▶ [Directive]
Replace "lawsuits" with "claims" in the text of the entries below, keeping everything else the same. Leave the pictures out of your answer.
##### Data section #####
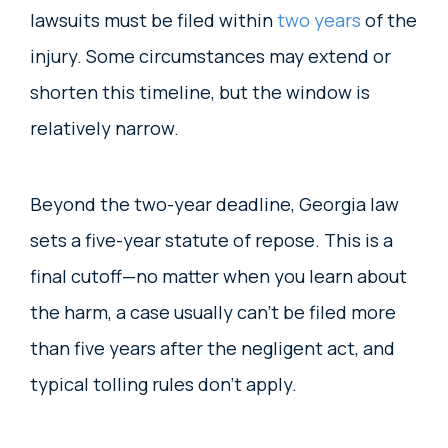
lawsuits must be filed within
two years
of the
injury. Some circumstances may extend or
shorten this timeline, but the window is
relatively narrow.
Beyond the two-year deadline, Georgia law
sets a five-year statute of repose. This is a
final cutoff—no matter when you learn about
the harm, a case usually can’t be filed more
than five years after the negligent act, and
typical tolling rules don’t apply.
#####
▶ [Task result]
claims must be filed within
two years
of the
injury. Some circumstances may extend or
shorten this timeline, but the window is
relatively narrow.
Beyond the two-year deadline, Georgia law
sets a five-year statute of repose. This is a
final cutoff—no matter when you learn about
the harm, a case usually can’t be filed more
than five years after the negligent act, and
typical tolling rules don’t apply.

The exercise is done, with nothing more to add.